I bet $101 that we find something similar in the wild in the next 12 months as the maintainers start to look at each other's past commits with suspicion.

dartos
0 replies
5d2h

I think attacks like this have been on the rise for the past decade.

Just look at any critical, yet largely unknown codebase with very few maintainers.

bombcar
0 replies
5d3h

I wonder if we'll find the cases that were done and used, because if I had something like this and it worked, afterwards I'd "find it" with another account and get it fixed ...

mrkramer
2 replies
5d6h

At the end of the day, backdoors in the open-source software projects will be caught sooner or later, the problem are backdoors in closed source projects ala NSA backdoors.

To this day, I'm not completely sure if my Windows machine is secure or not.
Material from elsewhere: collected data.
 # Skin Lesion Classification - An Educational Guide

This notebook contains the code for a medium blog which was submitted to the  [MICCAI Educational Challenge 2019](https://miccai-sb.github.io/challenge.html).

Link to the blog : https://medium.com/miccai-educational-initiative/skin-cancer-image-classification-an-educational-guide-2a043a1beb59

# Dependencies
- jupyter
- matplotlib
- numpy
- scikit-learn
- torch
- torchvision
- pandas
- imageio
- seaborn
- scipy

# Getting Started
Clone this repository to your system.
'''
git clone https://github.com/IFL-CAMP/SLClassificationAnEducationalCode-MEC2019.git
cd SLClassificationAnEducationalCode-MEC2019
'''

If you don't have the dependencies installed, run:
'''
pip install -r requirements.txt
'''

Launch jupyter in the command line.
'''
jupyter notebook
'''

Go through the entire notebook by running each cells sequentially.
I remember Gates once said that governments in the early days of Windows demanded from Microsoft to show them the source code of Windows but even that is not enough since Microsoft can hotpatch whatever they want in their machines.

seniorThrowaway
0 replies
5d4h

Of course MS wants to stay in the good graces of its biggest customer

andrewstuart
2 replies
5d6h

I don’t suppose this will lead the us govt to invest heavily in the open source projects behind SSH?

lelanthran
0 replies
5d

I don’t suppose this will lead the us govt to invest heavily in the open source projects behind SSH?

The cynic in me wants to know, what makes you think Jia Tan wasn't one of their "investments"?

bombcar
0 replies
5d2h

Depending on if this Jai Tan was employed by the NSA, perhaps they already are ...

jbritton
1 replies
4d16h

Does anyone know if this has been reported to the FBI and Homeland Security? Or can one just assume they will become aware?

hackeraccount
0 replies
4d5h

That gets at a question I've wondered about. Is there a crime here? I mean it doesn't seem like the actor broke into a system. What law was broken?

TacticalCoder
1 replies
5d2h

Malicious updates made to a ubiquitous tool were a few weeks away from going mainstream.
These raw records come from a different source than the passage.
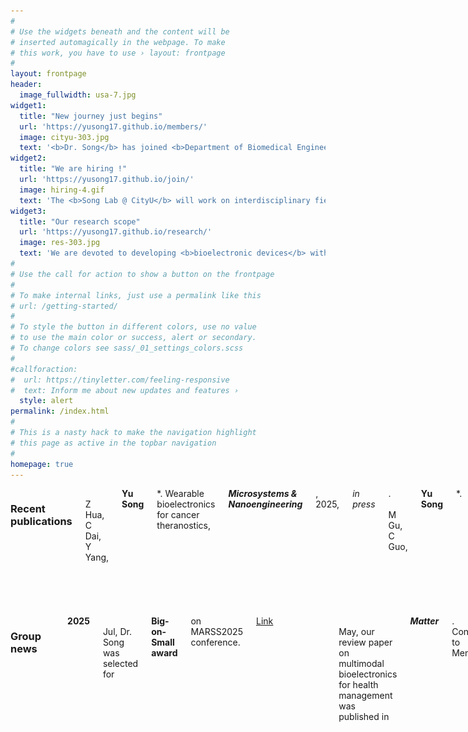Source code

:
 ```yaml
---
#
# Use the widgets beneath and the content will be
# inserted automagically in the webpage. To make
# this work, you have to use › layout: frontpage
#
layout: frontpage
header:
  image_fullwidth: usa-7.jpg
widget1:
  title: "New journey just begins"
  url: 'https://yusong17.github.io/members/'
  image: cityu-303.jpg
  text: '<b>Dr. Song</b> has joined <b>Department of Biomedical Engineering</b> at City University of Hong Kong as a <b><a href="https://www.cityu.edu.hk/vpti/paps/index.htm">Presidential Assistant Professor</a></b> in July 2024. Sincerely appreciate all the strong support from Alice, Wei, professors, and friends. Look forward to this new adventure with outstanding colleagues at CityU BME in HK!'
widget2:
  title: "We are hiring !"
  url: 'https://yusong17.github.io/join/'
  image: hiring-4.gif
  text: 'The <b>Song Lab @ CityU</b> will work on interdisciplinary field to tackle grand challenges towards <b>personalized healthcare</b>. Talented postdoctoral and graduate candidates with related background (i.e. <b>BME, EE, ME, ChemE, BioE, Chem, MSE, and others</b>) are highly welcome and encouraged to contact <b>Dr. Song by <a href="mailto:yusong@cityu.edu.hk">Email</a></b>.'
widget3:
  title: "Our research scope"
  url: 'https://yusong17.github.io/research/'
  image: res-303.jpg
  text: 'We are devoted to developing <b>bioelectronic devices</b> with fundamental study and practical biomedical applications, including but not limited to: <br>1. Skin-interfaced multimodal biosensors;<br>2. Innovation of advanced manufacturing;<br>3. AI-powered health assessment;<br>4. Closed-loop personalized medicine.'
#
# Use the call for action to show a button on the frontpage
#
# To make internal links, just use a permalink like this
# url: /getting-started/
#
# To style the button in different colors, use no value
# to use the main color or success, alert or secondary.
# To change colors see sass/_01_settings_colors.scss
#
#callforaction:
#  url: https://tinyletter.com/feeling-responsive
#  text: Inform me about new updates and features ›
  style: alert
permalink: /index.html
#
# This is a nasty hack to make the navigation highlight
# this page as active in the topbar navigation
#
homepage: true
---
```






<div class="row">
  <div class="large-6 columns">
    <b><h3>Recent publications</h3></b><br>
    Z Hua, C Dai, Y Yang, <b>Yu Song</b>*. Wearable bioelectronics for cancer theranostics, <i><b>Microsystems & Nanoengineering</b></i>, 2025, <i>in press</i>.
<br><br>
    M Gu, C Guo, <b>Yu Song</b>*. <a href="https://www.sciencedirect.com/science/article/pii/S2590238525000918">Multimodal bioelectronics: a pathway to digital health management</a>, <i><b>Matter</b></i>, 2025, 8, 102048.
<br><br>
    W Heng, S Yin, J Min, C Wang, H Han, E Sani, J Li, <b>Yu Song</b>, H Rossiter, W Gao*. <a href="https://www.science.org/doi/10.1126/science.adn6471">A smart mask for exhaled breath condensate harvesting and analysis</a>, <i><b>Science</b></i>, 2024, 385, 954-961.<br><br>
    C Xu†, <b>Yu Song†</b>, et al., W Gao*, <a href="https://www.nature.com/articles/s41928-023-01116-6">An artificial intelligence-reinforced physicochemical sensing electronic skin for stress response monitoring</a>, <i><b>Nature Electronics</b></i>, 2024, 7, 168-179.<br><br>
    <b>Yu Song</b>, et al., W Gao*, <a href="https://www.science.org/doi/full/10.1126/sciadv.adi6492">3D-printed epifluidic electronic skin for machine learning-powered multimodal health surveillance</a>, <i><b>Science Advances</b></i>, 2023, 9, eadi6492.<br><br>
    R Tay†, <b>Yu Song†</b>, D Yao, W Gao*, <a href="https://doi.org/10.1016/j.mattod.2023.09.006">Direct-ink-writing 3D-printed bioelectronics</a>, <i><b>Materials Today</b></i>, 2023, 71, 135-151.<br><br>
    J Tu, J Min, <b>Yu Song</b>, et al., W Gao*, <a href="https://www.nature.com/articles/s41551-023-01059-5">A wireless patch for the monitoring of C-reactive protein in sweat</a>, <i><b>Nature Biomedical Engineering</b></i>, 2023, 7, 1293-1306.<br><br>
    J Min†, S Demchyshyn†, J Sempionatto, <b>Yu Song</b>, et al., W Gao*, <a href="https://www.nature.com/articles/s41928-023-00996-y">An autonomous wearable biosensor powered by a perovskite solar cell</a>, <i><b>Nature Electronics</b></i>, 2023, 6, 630-641.<br><br>
  </div>   
  <div class="large-6 columns">
    <b><h3>Group news</h3></b><br>
    <b>2025</b><br>
    Jul, Dr. Song was selected for <b>Big-on-Small award</b> on MARSS2025 conference. <u><a href="https://marss-conference.org/awards/winner_of_big-on-small_award/">Link</a></u><br><h8> </h8><br>
    <center> <img src="images/logo/MARSS.png" width="160"> </center><br>
     May, our review paper on multimodal bioelectronics for health management was published in <b><i>Matter</i></b>. Congrats to Mengxi! <u><a href="https://www.sciencedirect.com/science/article/pii/S2590238525000918">Link</a></u><br><h8> </h8><br>
    <center> <img src="images/logo/matter.png" width="160"> </center><br> 
    <b>2024</b><br>
    Aug, Dr. Song‘s co-author paper on smart mask for exhaled breath condensate analysis was published in <b><i>Science</i></b>. <u><a href="https://www.science.org/doi/10.1126/science.adn6471">Link</a></u><br><h8> </h8><br>
    <center> <img src="images/logo/sci-2.png" width="160"> </center><br>
    May, Dr. Song was listed in the <b>Forbes 30 under 30 Asia</b> Healthcare & Science category. <u><a href="https://www.forbes.com/30-under-30/2024/asia/healthcare-science">Link</a></u><br><h8> </h8><br>
    <center> <img src="images/forbes30-song.jpg" width="200"> </center><br>
    Feb, Dr. Song's first-author paper on multimodal biosensors for AI-reinforced stress assessment was published at <b><i>Nature Electronics</i></b>. <u><a href="https://www.nature.com/articles/s41928-023-01116-6">Link</a></u><br><h8> </h8><br>
    <center> <img src="images/logo/nel.jpg" width="200"> </center><br>
    <b>2023</b><br>
    Oct, Dr. Song was recognized as one of the <b>World's Top 2% Scientists</b> by Stanford University and Elsevier Scopus. See <u><a href="https://elsevier.digitalcommonsdata.com/datasets/btchxktzyw/6">full list</a></u><br><h8> </h8><br>
    <center> <img src="images/logo/2023scientist.png" width="200"> </center><br>
    Sep, Dr. Song's first-author paper on 3D-printed system for ML-powered health surveillance was published at <b><i>Science Advances</i></b>. <u><a href="https://www.science.org/doi/full/10.1126/sciadv.adi6492">Link</a></u><br><h8> </h8><br>
    <center> <img src="images/logo/sa.png" width="200"> </center><br>
  </div>
</div>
Imagine working, as an individual or as a group, for years and then getting caught mere weeks or months before most major distros were to incorporate your backdoor.
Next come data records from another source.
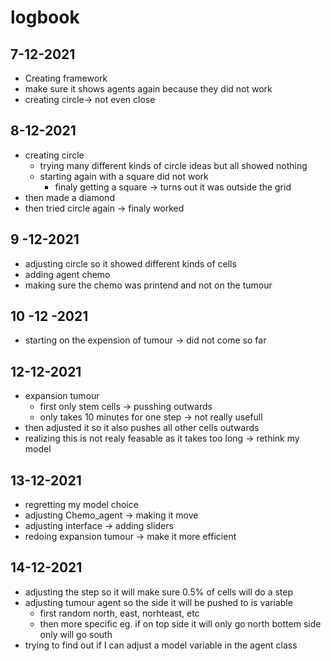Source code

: 
# logbook

## 7-12-2021
- Creating framework
- make sure it shows agents again because they did not work
- creating circle-> not even close 

## 8-12-2021
- creating circle
    - trying many different kinds of circle ideas but all showed nothing
    - starting again with a square did not work
        - finaly getting a square -> turns out it was outside the grid
- then made a diamond
- then tried circle again -> finaly worked

## 9 -12-2021
- adjusting circle so it showed different kinds of cells
- adding agent chemo
- making sure the chemo was printend and not on the tumour

## 10 -12 -2021
- starting on the expension of tumour -> did not come so far

## 12-12-2021
- expansion tumour
    - first only stem cells -> pusshing outwards
    - only takes 10 minutes for one step -> not really usefull
- then adjusted it so it also pushes all other cells outwards
- realizing this is not realy feasable as it takes too long -> rethink my model

## 13-12-2021
- regretting my model choice
- adjusting Chemo_agent -> making it move
- adjusting interface -> adding sliders
- redoing expansion tumour -> make it more efficient

## 14-12-2021
- adjusting the step so it will make sure 0.5% of cells will do a step
- adjusting tumour agent so the side it will be pushed to is variable 
    - first random north, east, norhteast, etc
    - then more specific eg. if on top side it will only go north bottem side only will go south
- trying to find out if I can adjust a model variable in the agent class
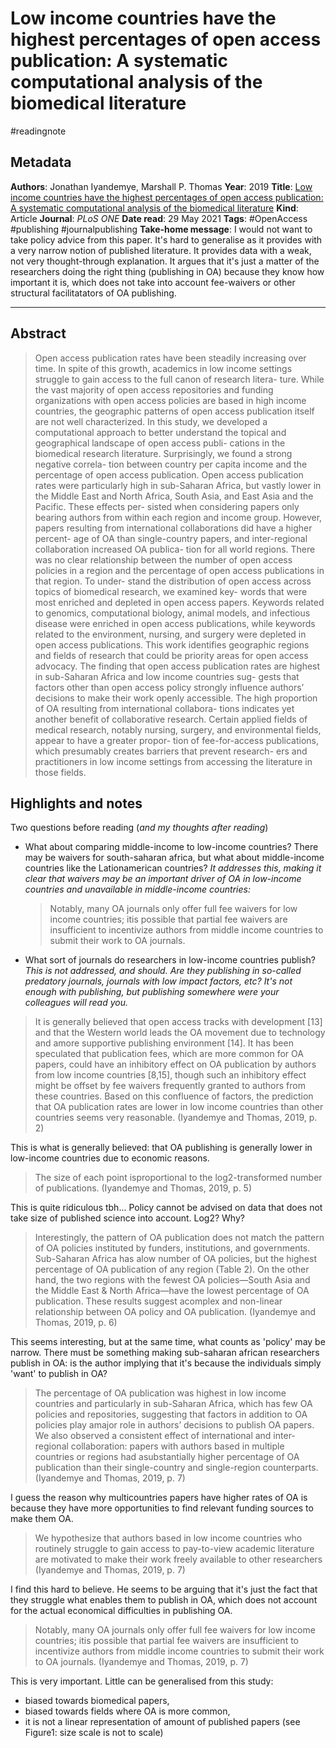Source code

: # Low income countries have the highest percentages of open access publication: A systematic computational analysis of the biomedical literature
#readingnote 


## Metadata

**Authors**: Jonathan Iyandemye, Marshall P. Thomas
**Year**:  2019
**Title**:  [Low income countries have the highest percentages of open access publication: A systematic computational analysis of the biomedical literature](zotero://open-pdf/library/items/B2282TIS)
**Kind**: Article
**Journal**: *PLoS ONE*
**Date read**: 29 May 2021
**Tags**: #OpenAccess #publishing #journalpublishing 
**Take-home message**: I would not want to take policy advice from this paper. It's hard to generalise as it provides with a very narrow notion of published literature. It provides data with a weak, not very thought-through explanation. It argues that it's just a matter of the researchers doing the right thing (publishing in OA) because they know how important it is, which does not take into account fee-waivers or other structural facilitatators of OA publishing. 

---

## Abstract

> Open access publication rates have been steadily increasing over time. In spite of this growth, academics in low income settings struggle to gain access to the full canon of research litera- ture. While the vast majority of open access repositories and funding organizations with open access policies are based in high income countries, the geographic patterns of open access publication itself are not well characterized. In this study, we developed a computational approach to better understand the topical and geographical landscape of open access publi- cations in the biomedical research literature. Surprisingly, we found a strong negative correla- tion between country per capita income and the percentage of open access publication. Open access publication rates were particularly high in sub-Saharan Africa, but vastly lower in the Middle East and North Africa, South Asia, and East Asia and the Pacific. These effects per- sisted when considering papers only bearing authors from within each region and income group. However, papers resulting from international collaborations did have a higher percent- age of OA than single-country papers, and inter-regional collaboration increased OA publica- tion for all world regions. There was no clear relationship between the number of open access policies in a region and the percentage of open access publications in that region. To under- stand the distribution of open access across topics of biomedical research, we examined key- words that were most enriched and depleted in open access papers. Keywords related to genomics, computational biology, animal models, and infectious disease were enriched in open access publications, while keywords related to the environment, nursing, and surgery were depleted in open access publications. This work identifies geographic regions and fields of research that could be priority areas for open access advocacy. The finding that open access publication rates are highest in sub-Saharan Africa and low income countries sug- gests that factors other than open access policy strongly influence authors’ decisions to make their work openly accessible. The high proportion of OA resulting from international collabora- tions indicates yet another benefit of collaborative research. Certain applied fields of medical research, notably nursing, surgery, and environmental fields, appear to have a greater propor- tion of fee-for-access publications, which presumably creates barriers that prevent research- ers and practitioners in low income settings from accessing the literature in those fields.




## Highlights and notes

Two questions before reading (*and my thoughts after reading*)
- What about comparing middle-income to low-income countries? There may be waivers for south-saharan africa, but what about middle-income countries like the Lationamerican countries? *It addresses this, making it clear that waivers may be an important driver of OA in low-income countries and unavailable in middle-income countries:*
	 > Notably, many OA journals only offer full fee waivers for low income countries; itis possible that partial fee waivers are insufficient to incentivize authors from middle income countries to submit their work to OA journals.
- What sort of journals do researchers in low-income countries publish? *This is not addressed, and should. Are they publishing in so-called predatory journals, journals with low impact factors, etc? It's not enough with publishing, but publishing somewhere were your colleagues will read you.*



> It is generally believed that open access tracks with development [13] and that the Western world leads the OA movement due to technology and amore supportive publishing environment [14]. It has been speculated that publication fees, which are more common for OA papers, could have an inhibitory effect on OA publication by authors from low income countries [8,15], though such an inhibitory effect might be offset by fee waivers frequently granted to authors from these countries. Based on this confluence of factors, the prediction that OA publication rates are lower in low income countries than other countries seems very reasonable. (Iyandemye and Thomas, 2019, p. 2) 

This is what is generally believed: that OA publishing is generally lower in low-income countries due to economic reasons.


> The size of each point isproportional to the log2-transformed number of publications. (Iyandemye and Thomas, 2019, p. 5)

This is quite ridiculous tbh... Policy cannot be advised on data that does not take size of published science into account. Log2? Why?


> Interestingly, the pattern of OA publication does not match the pattern of OA policies instituted by funders, institutions, and governments. Sub-Saharan Africa has alow number of OA policies, but the highest percentage of OA publication of any region (Table 2). On the other hand, the two regions with the fewest OA policies—South Asia and the Middle East & North Africa—have the lowest percentage of OA publication. These results suggest acomplex and non-linear relationship between OA policy and OA publication. (Iyandemye and Thomas, 2019, p. 6)

This seems interesting, but at the same time, what counts as 'policy' may be narrow. There must be something making sub-saharan african researchers publish in OA: is the author implying that it's because the individuals simply 'want' to publish in OA?


> The percentage of OA publication was highest in low income countries and particularly in sub-Saharan Africa, which has few OA policies and repositories, suggesting that factors in addition to OA policies play amajor role in authors’ decisions to publish OA papers. We also observed a consistent effect of international and inter-regional collaboration: papers with authors based in multiple countries or regions had asubstantially higher percentage of OA publication than their single-country and single-region counterparts. (Iyandemye and Thomas, 2019, p. 7)

I guess the reason why multicountries papers have higher rates of OA is because they have more opportunities to find relevant funding sources to make them OA.


> We hypothesize that authors based in low income countries who routinely struggle to gain access to pay-to-view academic literature are motivated to make their work freely available to other researchers (Iyandemye and Thomas, 2019, p. 7)

I find this hard to believe. He seems to be arguing that it's just the fact that they struggle what enables them to publish in OA, which does not account for the actual economical difficulties in publishing OA.


> Notably, many OA journals only offer full fee waivers for low income countries; itis possible that partial fee waivers are insufficient to incentivize authors from middle income countries to submit their work to OA journals. (Iyandemye and Thomas, 2019, p. 7)

This is very important. Little can be generalised from this study: 
- biased towards biomedical papers, 
- biased towards fields where OA is more common,
- it is not a linear representation of amount of published papers (see Figure1: size scale is not to scale)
Someone or several people out there must be pissed off.

kuchenbecker
0 replies
3d3h

Your implying this is their first Rodeo and don't have others in various stages.

sandstrom
0 replies
5d4h

    The goal is to use a standardized test framework to ease writing of tests in XZ. 
    Much of the functionality remains untested, so it will be helpful for long term project stability to have more tests
    
    -- Jia, 2022-06-17
This was a long time in the making.

levi_n
0 replies
5d3h

Im curious as to why they picked the commit cadence they did. Why do this over the course of two years and not, say 8 months or 15 months? After committing the first patch, why did they wait x days/weeks/months to commit the second? Were they timing the commits off of release schedules, following some predetermined schedule, or something else?

cyberturtle2
0 replies
1d19h

"There’s never been a supply chain attack quite like the XZ vulnerability. Estimates suggest up to 60-70% of internet-facing systems could have been vulnerable to the exploitation." https://fletch.ai/resources/xz-vulnerability-analysis

GoblinSlayer
0 replies
5d8h

and argued that Lasse Collin, the longtime maintainer of xz Utils, hadn’t been updating the software often or fast enough.

This meme was a mistake.

1vuio0pswjnm7
0 replies
4d18h

"OpenSSH, the most popular sshd implementation, doesn't link the liblzma library, but Debian and many other Linux distributions add a patch to link sshd to systemd, a program that loads a variety of services during the system bootup. Systemd, in turn, links to liblzma, and this allows xz Utils to exert control over sshd."

Compare with:

"Xz is an open-source compression program, as well as a library that can be used to help you write your own program that deals with compressed data. It is used by a fairly large number of other programs, one of which is OpenSSH."

https://news.ycombinator.com/item?id=39881049

GNU's binutils links to liblzma. binutils is even more ubiquitous than OpenSSH; in most cases it's probably used in the compilation of OpenSSH, the operating systems on which sshd runs, and so on. The bad guys certainly picked a good project to potentially get deep into open source software.